Plus de synergies avec FCA qu'avec Nissan pour Renault? Alors que l'Etat français est le premier actionnaire de Renault avec une participation légèrement supérieure à 15%, le gouvernement français a réclamé mardi qu'une fusion entre Renault et Fiat Chrysler se fasse dans le cadre de l'alliance avec Nissan. Des tensions existent cependant de longue date entre Paris et Tokyo sur l'équilibre des pouvoirs au sein de cette alliance, Nissan ne disposant que d'une participation de 15% dans Renault sans droit de vote. Une fusion Renault-FCA soulèverait aussi des questions sur l'ampleur des synergies possibles sur les marchés où Nissan et Fiat Chrysler sont tous deux présents, notamment dans les SUV et les pick-up aux Etats-Unis.
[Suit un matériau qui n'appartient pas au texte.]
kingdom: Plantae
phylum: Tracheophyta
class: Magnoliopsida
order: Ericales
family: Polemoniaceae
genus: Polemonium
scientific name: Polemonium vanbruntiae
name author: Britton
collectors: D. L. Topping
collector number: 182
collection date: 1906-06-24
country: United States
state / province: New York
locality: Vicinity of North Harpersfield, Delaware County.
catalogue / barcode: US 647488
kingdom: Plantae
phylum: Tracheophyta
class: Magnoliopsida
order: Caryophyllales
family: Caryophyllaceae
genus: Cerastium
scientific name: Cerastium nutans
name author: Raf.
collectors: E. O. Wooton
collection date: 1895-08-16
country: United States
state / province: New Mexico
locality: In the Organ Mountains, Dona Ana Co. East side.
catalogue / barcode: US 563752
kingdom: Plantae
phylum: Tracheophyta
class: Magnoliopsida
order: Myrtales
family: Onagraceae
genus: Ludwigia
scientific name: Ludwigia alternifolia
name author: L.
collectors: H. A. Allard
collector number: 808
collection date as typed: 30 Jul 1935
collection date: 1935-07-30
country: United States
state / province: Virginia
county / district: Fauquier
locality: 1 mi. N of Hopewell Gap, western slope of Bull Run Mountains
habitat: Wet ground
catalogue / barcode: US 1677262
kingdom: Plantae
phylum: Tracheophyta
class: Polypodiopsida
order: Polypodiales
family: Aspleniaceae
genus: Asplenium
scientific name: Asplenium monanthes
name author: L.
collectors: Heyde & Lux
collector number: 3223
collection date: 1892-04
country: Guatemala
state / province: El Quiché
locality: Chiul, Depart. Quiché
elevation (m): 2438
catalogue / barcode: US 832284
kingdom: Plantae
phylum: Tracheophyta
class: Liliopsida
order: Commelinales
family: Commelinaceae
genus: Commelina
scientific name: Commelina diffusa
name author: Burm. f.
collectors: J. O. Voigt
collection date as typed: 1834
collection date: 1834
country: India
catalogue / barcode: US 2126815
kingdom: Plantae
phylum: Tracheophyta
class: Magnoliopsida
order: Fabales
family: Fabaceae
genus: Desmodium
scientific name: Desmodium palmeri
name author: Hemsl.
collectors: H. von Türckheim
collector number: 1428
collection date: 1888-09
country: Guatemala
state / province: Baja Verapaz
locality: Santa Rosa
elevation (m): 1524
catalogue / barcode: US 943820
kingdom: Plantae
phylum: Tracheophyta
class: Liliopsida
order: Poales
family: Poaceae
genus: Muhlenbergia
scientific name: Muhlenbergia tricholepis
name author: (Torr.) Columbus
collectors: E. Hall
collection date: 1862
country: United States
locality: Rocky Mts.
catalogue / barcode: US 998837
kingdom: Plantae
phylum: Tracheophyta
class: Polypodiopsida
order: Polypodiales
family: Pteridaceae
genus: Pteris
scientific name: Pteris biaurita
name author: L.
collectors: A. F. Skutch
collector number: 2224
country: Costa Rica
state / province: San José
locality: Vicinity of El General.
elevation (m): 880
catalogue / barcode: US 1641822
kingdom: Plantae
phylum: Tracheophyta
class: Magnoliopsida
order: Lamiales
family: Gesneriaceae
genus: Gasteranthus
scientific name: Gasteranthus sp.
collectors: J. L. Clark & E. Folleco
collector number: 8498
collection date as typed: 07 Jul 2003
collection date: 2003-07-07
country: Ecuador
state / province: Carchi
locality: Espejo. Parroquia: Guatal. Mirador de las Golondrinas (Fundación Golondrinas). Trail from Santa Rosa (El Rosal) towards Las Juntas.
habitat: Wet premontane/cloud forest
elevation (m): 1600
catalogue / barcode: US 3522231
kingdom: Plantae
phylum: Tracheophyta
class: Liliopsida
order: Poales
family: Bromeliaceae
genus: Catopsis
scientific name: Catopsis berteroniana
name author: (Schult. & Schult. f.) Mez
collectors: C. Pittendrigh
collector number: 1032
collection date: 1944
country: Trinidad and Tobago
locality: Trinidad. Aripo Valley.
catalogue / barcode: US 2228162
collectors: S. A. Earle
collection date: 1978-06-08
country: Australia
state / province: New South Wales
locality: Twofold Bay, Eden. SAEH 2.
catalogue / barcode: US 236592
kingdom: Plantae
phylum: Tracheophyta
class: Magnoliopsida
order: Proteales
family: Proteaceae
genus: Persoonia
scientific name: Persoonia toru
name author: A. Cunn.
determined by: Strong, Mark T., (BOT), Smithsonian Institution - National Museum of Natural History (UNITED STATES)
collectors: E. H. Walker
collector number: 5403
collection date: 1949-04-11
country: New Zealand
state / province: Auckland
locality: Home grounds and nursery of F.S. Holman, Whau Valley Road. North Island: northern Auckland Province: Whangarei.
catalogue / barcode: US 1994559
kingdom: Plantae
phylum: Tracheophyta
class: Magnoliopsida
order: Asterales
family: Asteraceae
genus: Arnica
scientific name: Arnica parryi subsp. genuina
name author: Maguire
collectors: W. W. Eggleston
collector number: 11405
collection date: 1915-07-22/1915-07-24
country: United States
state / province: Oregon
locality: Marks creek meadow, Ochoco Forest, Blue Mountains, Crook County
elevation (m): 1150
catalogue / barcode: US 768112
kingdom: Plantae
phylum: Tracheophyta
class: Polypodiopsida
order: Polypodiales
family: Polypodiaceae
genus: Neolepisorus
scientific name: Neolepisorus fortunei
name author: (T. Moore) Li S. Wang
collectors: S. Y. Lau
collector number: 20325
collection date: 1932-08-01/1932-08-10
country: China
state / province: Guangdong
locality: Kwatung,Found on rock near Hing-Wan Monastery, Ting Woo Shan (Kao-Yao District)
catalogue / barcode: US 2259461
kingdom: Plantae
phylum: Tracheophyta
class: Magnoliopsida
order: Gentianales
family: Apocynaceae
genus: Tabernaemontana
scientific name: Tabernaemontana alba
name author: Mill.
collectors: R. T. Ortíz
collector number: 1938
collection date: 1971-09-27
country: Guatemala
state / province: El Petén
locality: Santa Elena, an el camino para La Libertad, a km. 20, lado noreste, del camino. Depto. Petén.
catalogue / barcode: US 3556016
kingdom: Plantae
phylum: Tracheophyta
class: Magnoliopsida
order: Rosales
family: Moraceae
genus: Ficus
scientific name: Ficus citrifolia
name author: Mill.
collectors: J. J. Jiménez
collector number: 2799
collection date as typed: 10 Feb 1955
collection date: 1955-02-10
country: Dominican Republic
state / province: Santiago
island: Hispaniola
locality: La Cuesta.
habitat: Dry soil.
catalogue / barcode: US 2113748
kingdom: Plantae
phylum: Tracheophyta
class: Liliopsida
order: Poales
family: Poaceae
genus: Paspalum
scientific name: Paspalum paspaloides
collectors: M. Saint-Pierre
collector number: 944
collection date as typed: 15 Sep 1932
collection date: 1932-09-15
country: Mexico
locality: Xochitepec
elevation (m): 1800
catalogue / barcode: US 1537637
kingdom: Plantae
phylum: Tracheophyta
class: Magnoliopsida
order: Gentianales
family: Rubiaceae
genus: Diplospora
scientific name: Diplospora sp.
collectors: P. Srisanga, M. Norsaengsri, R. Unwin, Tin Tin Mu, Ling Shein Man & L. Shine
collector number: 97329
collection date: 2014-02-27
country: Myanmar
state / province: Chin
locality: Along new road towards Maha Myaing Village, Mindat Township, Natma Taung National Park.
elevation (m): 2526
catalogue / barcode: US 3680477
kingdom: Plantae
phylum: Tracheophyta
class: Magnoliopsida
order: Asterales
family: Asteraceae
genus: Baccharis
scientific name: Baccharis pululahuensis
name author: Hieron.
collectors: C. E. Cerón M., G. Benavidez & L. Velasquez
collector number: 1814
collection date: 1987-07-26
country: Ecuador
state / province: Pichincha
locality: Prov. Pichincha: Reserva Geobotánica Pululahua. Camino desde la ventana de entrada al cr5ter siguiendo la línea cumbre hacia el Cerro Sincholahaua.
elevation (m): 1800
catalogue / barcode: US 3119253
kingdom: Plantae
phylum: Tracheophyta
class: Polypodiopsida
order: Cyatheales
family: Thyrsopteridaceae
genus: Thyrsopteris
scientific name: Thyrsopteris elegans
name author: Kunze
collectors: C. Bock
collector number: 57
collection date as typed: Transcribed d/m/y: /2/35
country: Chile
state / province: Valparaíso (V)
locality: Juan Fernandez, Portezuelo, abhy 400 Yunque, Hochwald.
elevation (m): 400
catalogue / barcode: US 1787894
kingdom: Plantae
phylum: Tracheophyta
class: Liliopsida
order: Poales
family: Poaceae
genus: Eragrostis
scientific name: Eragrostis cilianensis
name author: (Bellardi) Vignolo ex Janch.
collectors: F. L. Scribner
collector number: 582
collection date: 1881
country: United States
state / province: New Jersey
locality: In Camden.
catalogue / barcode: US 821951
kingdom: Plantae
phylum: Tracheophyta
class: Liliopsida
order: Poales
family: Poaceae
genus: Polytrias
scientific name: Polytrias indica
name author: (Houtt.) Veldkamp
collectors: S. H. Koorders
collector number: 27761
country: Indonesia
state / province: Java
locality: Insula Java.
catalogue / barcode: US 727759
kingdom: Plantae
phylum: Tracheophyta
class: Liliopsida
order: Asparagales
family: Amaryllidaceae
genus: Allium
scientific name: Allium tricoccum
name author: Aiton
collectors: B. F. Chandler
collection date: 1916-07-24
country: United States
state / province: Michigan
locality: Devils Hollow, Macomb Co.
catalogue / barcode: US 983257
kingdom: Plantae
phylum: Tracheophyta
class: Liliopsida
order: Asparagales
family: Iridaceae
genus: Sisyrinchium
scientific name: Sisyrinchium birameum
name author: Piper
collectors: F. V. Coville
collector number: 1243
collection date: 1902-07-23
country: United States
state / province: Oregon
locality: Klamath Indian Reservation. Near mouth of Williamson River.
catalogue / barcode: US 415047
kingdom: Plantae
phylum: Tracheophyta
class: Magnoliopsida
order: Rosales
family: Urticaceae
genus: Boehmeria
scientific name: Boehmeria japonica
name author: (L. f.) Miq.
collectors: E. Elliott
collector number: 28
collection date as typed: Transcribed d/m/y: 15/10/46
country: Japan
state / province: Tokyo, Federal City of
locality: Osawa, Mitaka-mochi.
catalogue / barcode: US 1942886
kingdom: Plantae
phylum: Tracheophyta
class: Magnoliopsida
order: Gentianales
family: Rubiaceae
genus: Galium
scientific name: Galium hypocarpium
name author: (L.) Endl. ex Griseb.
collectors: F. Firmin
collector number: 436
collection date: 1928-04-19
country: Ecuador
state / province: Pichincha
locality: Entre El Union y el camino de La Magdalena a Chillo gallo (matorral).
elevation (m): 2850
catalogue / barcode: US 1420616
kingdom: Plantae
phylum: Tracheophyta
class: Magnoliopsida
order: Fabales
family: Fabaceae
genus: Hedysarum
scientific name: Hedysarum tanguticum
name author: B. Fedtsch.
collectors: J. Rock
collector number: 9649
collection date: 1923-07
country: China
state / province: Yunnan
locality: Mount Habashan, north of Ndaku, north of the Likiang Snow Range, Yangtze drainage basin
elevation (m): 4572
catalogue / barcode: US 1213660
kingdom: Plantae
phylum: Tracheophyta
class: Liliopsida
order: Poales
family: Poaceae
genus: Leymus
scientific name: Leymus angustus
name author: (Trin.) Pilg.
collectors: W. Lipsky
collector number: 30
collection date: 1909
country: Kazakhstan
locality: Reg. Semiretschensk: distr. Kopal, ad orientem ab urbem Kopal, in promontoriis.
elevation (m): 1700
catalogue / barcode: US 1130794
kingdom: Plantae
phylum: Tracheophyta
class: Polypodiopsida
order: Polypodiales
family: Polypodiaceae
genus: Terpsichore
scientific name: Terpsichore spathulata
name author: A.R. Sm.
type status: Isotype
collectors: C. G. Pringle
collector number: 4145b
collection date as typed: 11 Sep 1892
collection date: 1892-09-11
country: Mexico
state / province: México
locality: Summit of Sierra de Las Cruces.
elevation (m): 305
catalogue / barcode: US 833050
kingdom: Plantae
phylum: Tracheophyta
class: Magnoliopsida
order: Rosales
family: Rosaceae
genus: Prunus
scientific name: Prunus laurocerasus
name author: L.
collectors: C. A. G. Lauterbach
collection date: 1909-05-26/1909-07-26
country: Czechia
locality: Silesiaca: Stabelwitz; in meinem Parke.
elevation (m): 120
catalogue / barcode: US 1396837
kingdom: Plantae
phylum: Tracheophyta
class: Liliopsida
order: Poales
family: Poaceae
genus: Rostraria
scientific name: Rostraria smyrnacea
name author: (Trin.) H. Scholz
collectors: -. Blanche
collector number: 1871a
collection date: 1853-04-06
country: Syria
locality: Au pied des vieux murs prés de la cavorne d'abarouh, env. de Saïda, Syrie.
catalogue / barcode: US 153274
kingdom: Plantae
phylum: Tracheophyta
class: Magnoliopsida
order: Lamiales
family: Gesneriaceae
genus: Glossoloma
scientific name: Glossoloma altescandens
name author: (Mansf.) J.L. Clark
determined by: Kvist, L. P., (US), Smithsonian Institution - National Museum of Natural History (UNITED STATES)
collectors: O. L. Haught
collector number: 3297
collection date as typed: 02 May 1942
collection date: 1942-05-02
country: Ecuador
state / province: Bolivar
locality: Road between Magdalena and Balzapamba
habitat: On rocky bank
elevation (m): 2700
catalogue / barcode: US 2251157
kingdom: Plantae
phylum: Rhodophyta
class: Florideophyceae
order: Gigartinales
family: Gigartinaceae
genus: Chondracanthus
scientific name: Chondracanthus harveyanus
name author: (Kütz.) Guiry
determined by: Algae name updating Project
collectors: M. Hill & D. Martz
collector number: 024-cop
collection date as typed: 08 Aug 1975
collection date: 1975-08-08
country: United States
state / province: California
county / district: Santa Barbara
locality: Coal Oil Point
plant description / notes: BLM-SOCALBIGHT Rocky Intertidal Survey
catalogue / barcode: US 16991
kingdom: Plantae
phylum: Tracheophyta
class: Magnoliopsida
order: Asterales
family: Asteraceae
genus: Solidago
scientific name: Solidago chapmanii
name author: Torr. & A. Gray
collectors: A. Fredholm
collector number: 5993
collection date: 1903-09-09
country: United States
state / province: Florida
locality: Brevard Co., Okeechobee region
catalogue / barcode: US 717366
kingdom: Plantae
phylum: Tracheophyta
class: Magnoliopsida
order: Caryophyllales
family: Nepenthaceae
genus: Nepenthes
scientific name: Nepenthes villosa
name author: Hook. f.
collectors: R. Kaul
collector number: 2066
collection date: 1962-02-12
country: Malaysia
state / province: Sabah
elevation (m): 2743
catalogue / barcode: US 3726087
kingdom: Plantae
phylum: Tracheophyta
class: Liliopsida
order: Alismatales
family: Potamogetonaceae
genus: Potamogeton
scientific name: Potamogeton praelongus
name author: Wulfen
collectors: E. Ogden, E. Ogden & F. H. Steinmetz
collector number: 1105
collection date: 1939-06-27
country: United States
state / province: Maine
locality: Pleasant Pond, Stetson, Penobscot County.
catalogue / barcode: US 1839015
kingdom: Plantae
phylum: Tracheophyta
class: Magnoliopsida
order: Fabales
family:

Le fait que Renault paraisse prêt à créer de telles difficultés témoigne probablement de sa frustration face aux réticences de Nissan à envisager une fusion à la place de leur alliance. "Cela envoie un signal puissant sur le fait que Renault n'a pas forcément à lier son destin à celui de Nissan", dit Chris Richter, analyste de CLSA, au sujet du projet de fusion avec FCA. Hiroto Saikawa, cité par les médias japonais, a déclaré mardi que Nissan était "ouvert à des discussions constructives". Si le constructeur japonais ne reprend pas l'initiative, il risque cependant d'être encore plus marginalisé. "Si la fusion Renault-Fiat se réalise et que le statu quo perdure chez Nissan-Renault, la position et l'influence de Nissan au sein de l'alliance passeront derrière celles de Fiat", prédit Takeshi Miyao, directeur exécutif du cabinet de conseil Carnorama. Max Warburton, analyste de Bernstein, juge pour sa part que Renault pourrait théoriquement tirer davantage de synergies avec FCA qu'avec Nissan, sans compter une plus grande proximité culturelle. "Il pourrait être inévitable que Renault finisse par quitter Nissan", dit-il, en ajoutant que la participation du constructeur français dans son partenaire vaut actuellement environ 11 milliards d'euros, soit "plein de capitaux à dépenser dans les véhicules électriques et les nouvelles technologies".